Many thanks for sharing with myself, and placing the effort to mail me back, much appreciated..

Have a great week :thumb:


----------



## Leemack (Mar 6, 2009)

Trip tdi said:


> Many thanks for sharing with myself, and placing the effort to mail me back, much appreciated..
> 
> Have a great week :thumb:


Anytime mate :thumb:

you too pal


----------



## Guest (Nov 25, 2011)

Nice tidy up mate ;-)


----------



## Leemack (Mar 6, 2009)

Ta matey

Enjoying my valeting atm - When i get my days off from other things and in between details, can't beat a bit of splashNdash


----------



## North east Car Care (Jan 14, 2008)

Cracking work Lee


----------



## Leemack (Mar 6, 2009)

Cheers Shaun


----------



## SarahAnn (Apr 6, 2011)

We like your splashndash :thumb: 

It's nice to see what can be aimed for by hand for people like me who aren't confident with their machines yet :thumb:

Bring on the splashndash as you called it


----------



## Leemack (Mar 6, 2009)

This is the point sarah and a good one brought up by your goodself.

People who dont own or dont use machines, it is possible to achieve a nice finish


----------



## Mirror Finish Details (Aug 21, 2008)

Nice job lee.
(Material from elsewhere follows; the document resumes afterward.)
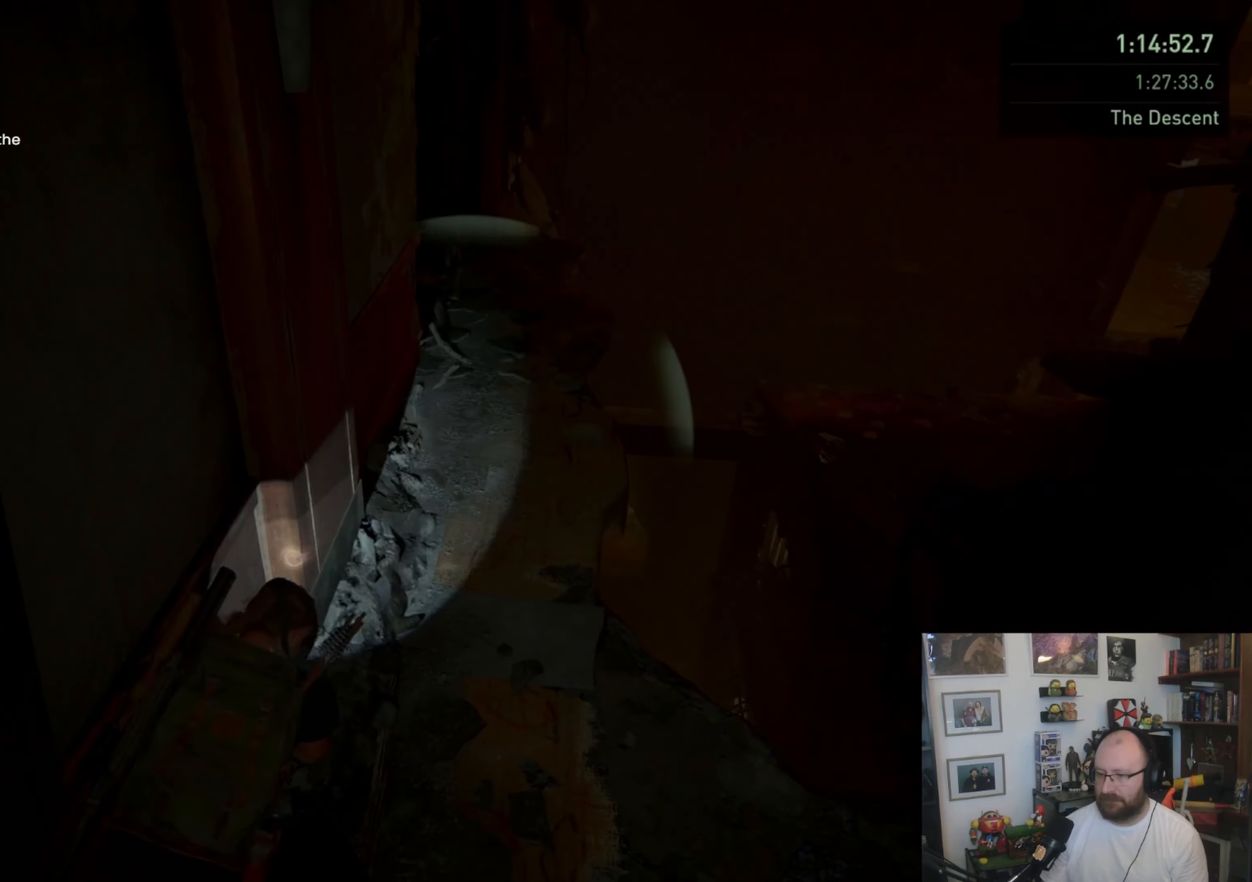
{"buttons": ["L1"], "left_stick": "center", "right_stick": "center", "events": [[33, "right_stick", "right"], [133, "left_stick", "center"], [367, "right_stick", "down-right"], [500, "right_stick", "center"]]}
Amazing what a hand job can do to a car. I do enjoy a good splash and dash job.


----------



## McClane (Dec 9, 2010)

Nice post Lee! I'll attest to the above. Doesn't take a full wet sand or three stage correction to improve a car markedly! Obviously that sort of work is a different kettle of fish.

Would it be a little harder to achieve such a result on a car with v.hard paint (I struggle more with the GF's mini)? Either way, the results are certainly impressive here, definitely must've been going it at to do that in 1hr 45mins. :thumb:


----------



## Leemack (Mar 6, 2009)

my back didn't agree and neither did the knees lol

Steve :lol: Classic

You'd be surprised bud, Used and worked a bit harder BMW paint is fine. My Mrs's mini is testement when i get the time to do hers lol


----------



## McClane (Dec 9, 2010)

Concours CC said:


> my back didn't agree and neither did the knees lol
> 
> Steve :lol: Classic
> 
> You'd be surprised bud, Used and worked a bit harder BMW paint is fine. My Mrs's mini is testement *when i get the time to do hers lol*


Haha, that's the problem. Certainly improved ours, but it's that pepper white and had a hard 5 years previous... still looks better than it had for a while before but I notice the odd swirl in bright light. Only wearing a go over with rejuvenate and c2 at the moment. You'll have to drop me a note with what you'd recommend from the Concourse range when it's kosha to do so - or if it's alright by PM now I've asked :thumb:


----------



## Leemack (Mar 6, 2009)

Pepper White is a lovely colour though !


----------



## McClane (Dec 9, 2010)

Won't hijack your thread with pics, but yeah, it cleans up alright - didn't have much hard elbow work here though: http://www.detailingworld.co.uk/forum/showthread.php?t=239858


----------



## bazz (May 15, 2007)

great tidy up job fella.


----------



## Leemack (Mar 6, 2009)

Cheers Bazz

Very Nice Paul :thumb:


----------



## tonyy (Jul 26, 2008)

Great turnaround..


----------



## Leemack (Mar 6, 2009)

Thanks Tonyy


----------



## JasonPD (Jan 8, 2010)

Really great thread as it's always interesting to read what can be done when pushed for time - cracking results :thumb:


----------



## Vossman (Aug 5, 2010)

Good job there in the time limit, some would have trouble just washing and drying in that time.


----------



## CraigQQ (Jan 20, 2011)

the famous mondeo valet eh lee


----------



## bigslippy (Sep 19, 2010)

Thanks for the write up and great work done there.....can't believe the condition that it arrived in after previous valet.


----------